# Anyone keeping multiple rasbora species together?



## ottomotto (Apr 2, 2015)

onefang said:


> I've kept Phoenix Rasboras with CPDs no problem. Rasboras are pretty laid back fish, and tend not to bother anything or eachother. My Phoenix rasboras even left baby shrimplets alone
> They definitely feel safer when kept in larger groups (generally recommended is 3 or more, I tend to go 5 or more though), so keep that in mind if you have a smaller tank.


Currently this is only an idea in my mind . 

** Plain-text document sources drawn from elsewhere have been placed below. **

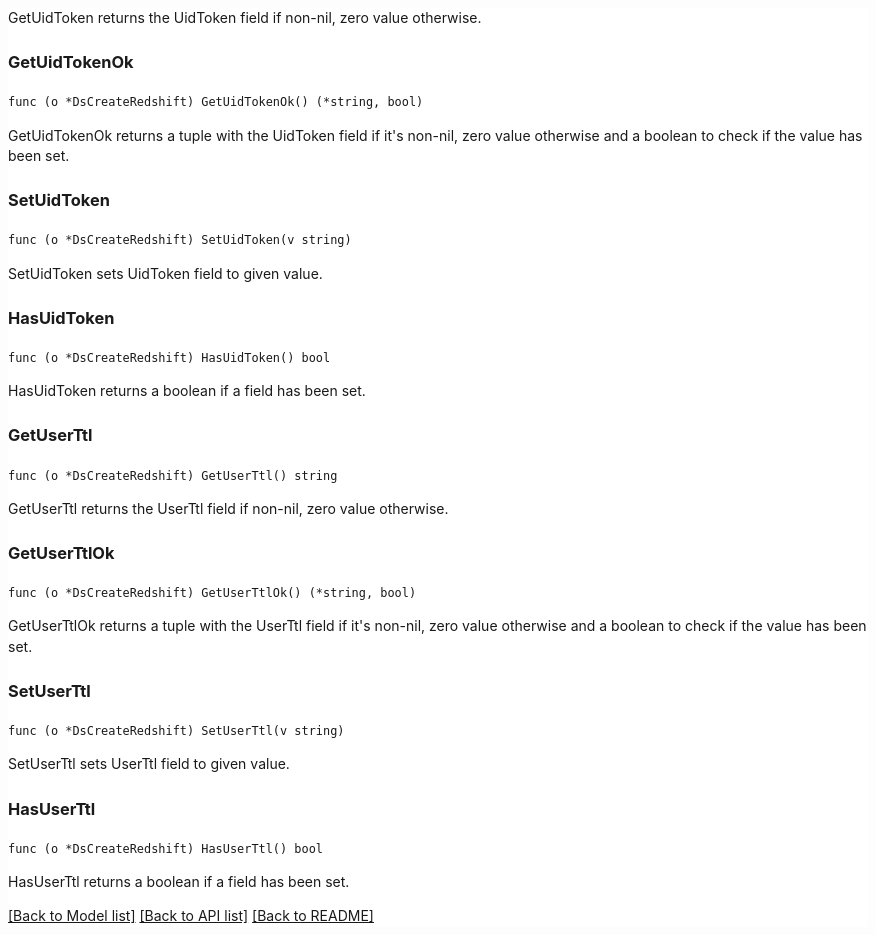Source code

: GetUidToken returns the UidToken field if non-nil, zero value otherwise.

### GetUidTokenOk

`func (o *DsCreateRedshift) GetUidTokenOk() (*string, bool)`

GetUidTokenOk returns a tuple with the UidToken field if it's non-nil, zero value otherwise
and a boolean to check if the value has been set.

### SetUidToken

`func (o *DsCreateRedshift) SetUidToken(v string)`

SetUidToken sets UidToken field to given value.

### HasUidToken

`func (o *DsCreateRedshift) HasUidToken() bool`

HasUidToken returns a boolean if a field has been set.

### GetUserTtl

`func (o *DsCreateRedshift) GetUserTtl() string`

GetUserTtl returns the UserTtl field if non-nil, zero value otherwise.

### GetUserTtlOk

`func (o *DsCreateRedshift) GetUserTtlOk() (*string, bool)`

GetUserTtlOk returns a tuple with the UserTtl field if it's non-nil, zero value otherwise
and a boolean to check if the value has been set.

### SetUserTtl

`func (o *DsCreateRedshift) SetUserTtl(v string)`

SetUserTtl sets UserTtl field to given value.

### HasUserTtl

`func (o *DsCreateRedshift) HasUserTtl() bool`

HasUserTtl returns a boolean if a field has been set.


[[Back to Model list]](../README.md#documentation-for-models) [[Back to API list]](../README.md#documentation-for-api-endpoints) [[Back to README]](../README.md)


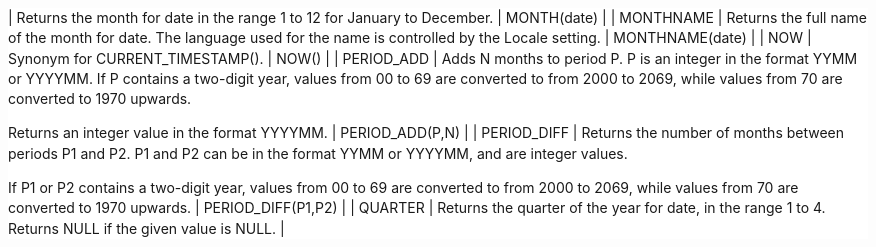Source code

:  |
 Returns the month for date in the range 1 to 12 for January to December.
  |
 MONTH(date)
  |
|
 MONTHNAME
  |
 Returns the full name of the month for date. The language used for the name is controlled by the Locale setting.
  |
 MONTHNAME(date)
  |
|
 NOW
  |
 Synonym for CURRENT\_TIMESTAMP().
  |
 NOW()
  |
|
 PERIOD\_ADD
  |
 Adds N months to period P. P is an integer in the format YYMM or YYYYMM. If P contains a two-digit year, values from 00 to 69 are converted to from 2000 to 2069, while values from 70 are converted to 1970 upwards.


 Returns an integer value in the format YYYYMM.
  |
 PERIOD\_ADD(P,N)
  |
|
 PERIOD\_DIFF
  |
 Returns the number of months between periods P1 and P2. P1 and P2 can be in the format YYMM or YYYYMM, and are integer values.


 If P1 or P2 contains a two-digit year, values from 00 to 69 are converted to from 2000 to 2069, while values from 70 are converted to 1970 upwards.
  |
 PERIOD\_DIFF(P1,P2)
  |
|
 QUARTER
  |
 Returns the quarter of the year for date, in the range 1 to 4. Returns NULL if the given value is NULL.
  |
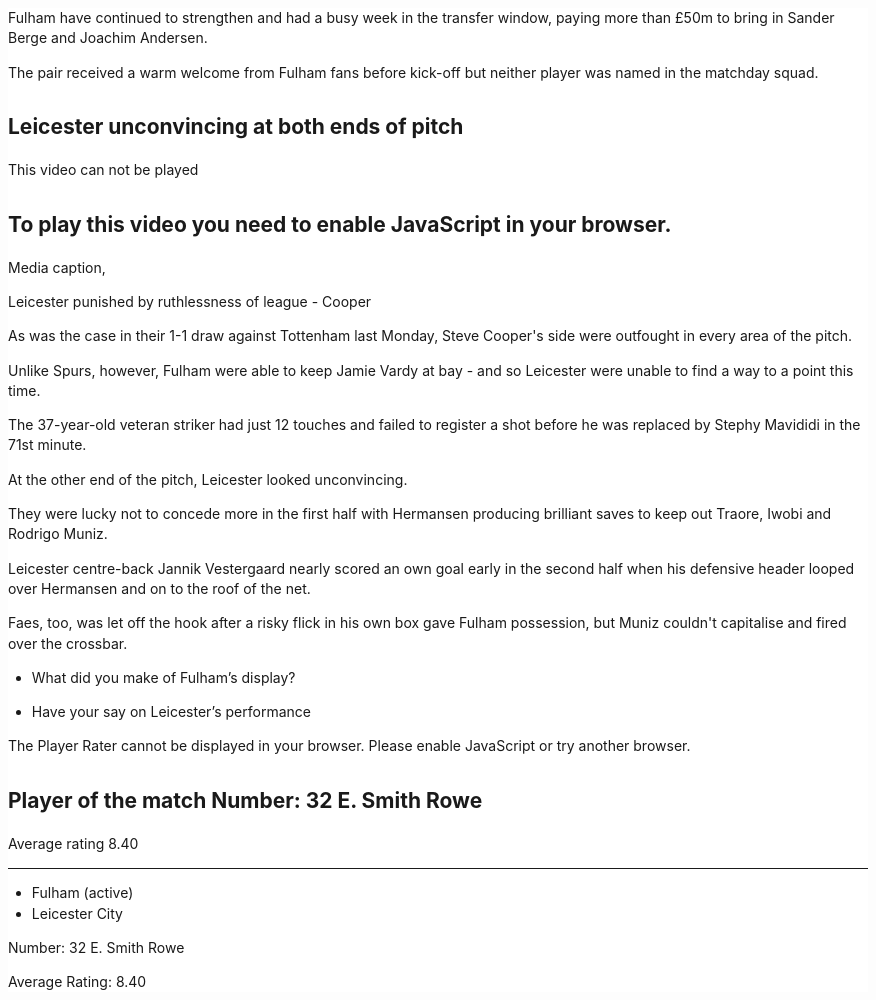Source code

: Fulham have continued to strengthen and had a busy week in the transfer window, paying more than £50m to bring in Sander Berge and Joachim Andersen.

The pair received a warm welcome from Fulham fans before kick-off but neither player was named in the matchday squad.

## Leicester unconvincing at both ends of pitch

This video can not be played

## To play this video you need to enable JavaScript in your browser.

Media caption,

Leicester punished by ruthlessness of league - Cooper

As was the case in their 1-1 draw against Tottenham last Monday, Steve Cooper's side were outfought in every area of the pitch.

Unlike Spurs, however, Fulham were able to keep Jamie Vardy at bay - and so Leicester were unable to find a way to a point this time.

The 37-year-old veteran striker had just 12 touches and failed to register a shot before he was replaced by Stephy Mavididi in the 71st minute.

At the other end of the pitch, Leicester looked unconvincing.

They were lucky not to concede more in the first half with Hermansen producing brilliant saves to keep out Traore, Iwobi and Rodrigo Muniz.

Leicester centre-back Jannik Vestergaard nearly scored an own goal early in the second half when his defensive header looped over Hermansen and on to the roof of the net.

Faes, too, was let off the hook after a risky flick in his own box gave Fulham possession, but Muniz couldn't capitalise and fired over the crossbar.

-   What did you make of Fulham’s display?
    
-   Have your say on Leicester’s performance
    

The Player Rater cannot be displayed in your browser. Please enable JavaScript or try another browser.

## Player of the match Number: 32 E. Smith Rowe

Average rating 8.40

___

-   Fulham (active)
-   Leicester City

Number: 32 E. Smith Rowe

Average Rating: 8.40
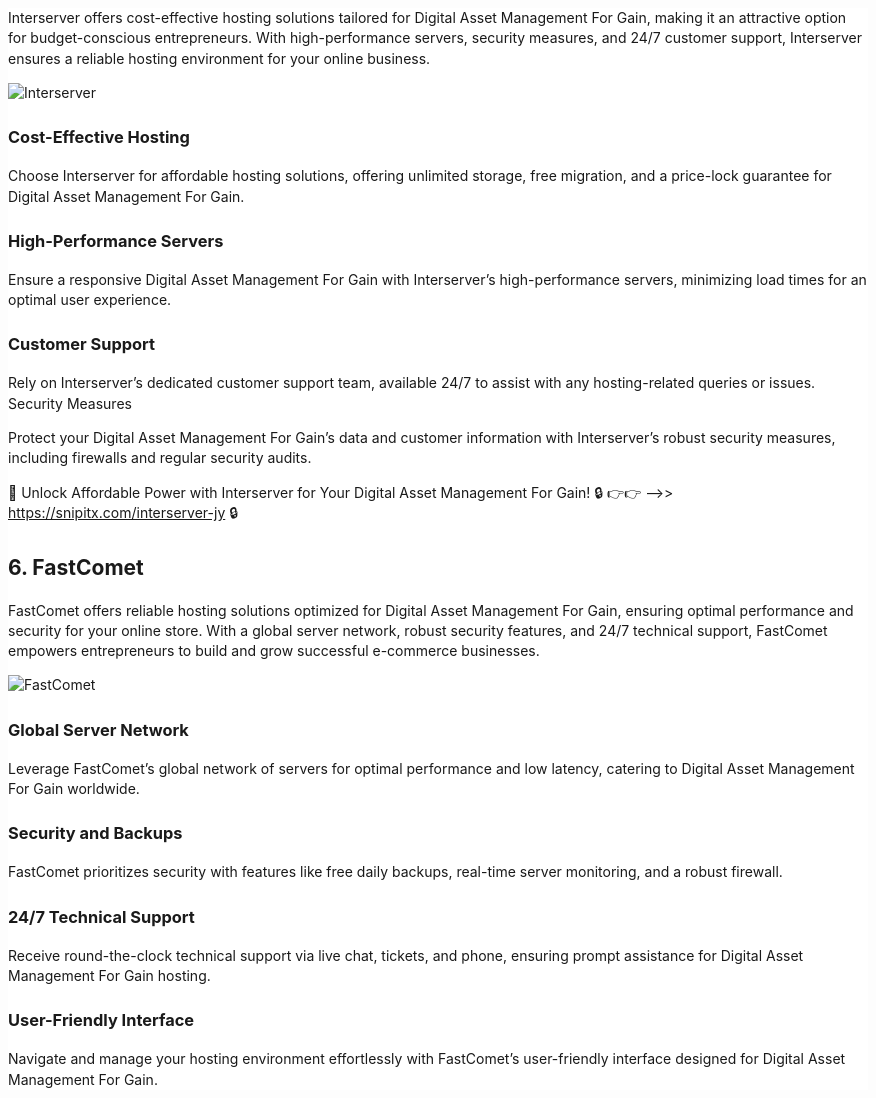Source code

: Interserver offers cost-effective hosting solutions tailored for Digital Asset Management For Gain, making it an attractive option for budget-conscious entrepreneurs. With high-performance servers, security measures, and 24/7 customer support, Interserver ensures a reliable hosting environment for your online business.

![Interserver](https://i.imgur.com/OM5dOEW.jpeg "Interserver Hosting")

### Cost-Effective Hosting
Choose Interserver for affordable hosting solutions, offering unlimited storage, free migration, and a price-lock guarantee for Digital Asset Management For Gain.

### High-Performance Servers
Ensure a responsive Digital Asset Management For Gain with Interserver’s high-performance servers, minimizing load times for an optimal user experience.

### Customer Support
Rely on Interserver’s dedicated customer support team, available 24/7 to assist with any hosting-related queries or issues.
Security Measures

Protect your Digital Asset Management For Gain’s data and customer information with Interserver’s robust security measures, including firewalls and regular security audits.

💸 Unlock Affordable Power with Interserver for Your Digital Asset Management For Gain! 🔒
👉👉 -->> https://snipitx.com/interserver-jy 🔒

## 6. FastComet

FastComet offers reliable hosting solutions optimized for Digital Asset Management For Gain, ensuring optimal performance and security for your online store. With a global server network, robust security features, and 24/7 technical support, FastComet empowers entrepreneurs to build and grow successful e-commerce businesses.

![FastComet](https://i.imgur.com/7qgXuWp.png "FastComet Hosting")

### Global Server Network
Leverage FastComet’s global network of servers for optimal performance and low latency, catering to Digital Asset Management For Gain worldwide.

### Security and Backups
FastComet prioritizes security with features like free daily backups, real-time server monitoring, and a robust firewall.

### 24/7 Technical Support
Receive round-the-clock technical support via live chat, tickets, and phone, ensuring prompt assistance for Digital Asset Management For Gain hosting.

### User-Friendly Interface
Navigate and manage your hosting environment effortlessly with FastComet’s user-friendly interface designed for Digital Asset Management For Gain.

Would be nice to see 5 different species of rasboras together. 10 fish from each species. I think 30 gallon would be ok for 50 fish if lot's of vegetation and good filter is provided. They really are small.


----------



## Verivus (Jan 6, 2015)

I think that would be too many fish inhabiting the same area of the tank for a 30 gallon.


----------



## Islandgaliam (May 24, 2014)

I have a total of 12 Emerald Eye rasboras(7) and Microrasbora Kubotai(5) in a 10 gallon filled with anubias and crypts. They school together well. I use Aqadvisor for figuring out the stocking levers; I am currently at 75%


----------



## newbieshrimpkeeper (Dec 2, 2014)

i wouldn't miix macualtus, mosquito or red dwarf- they might hybridyze.


----------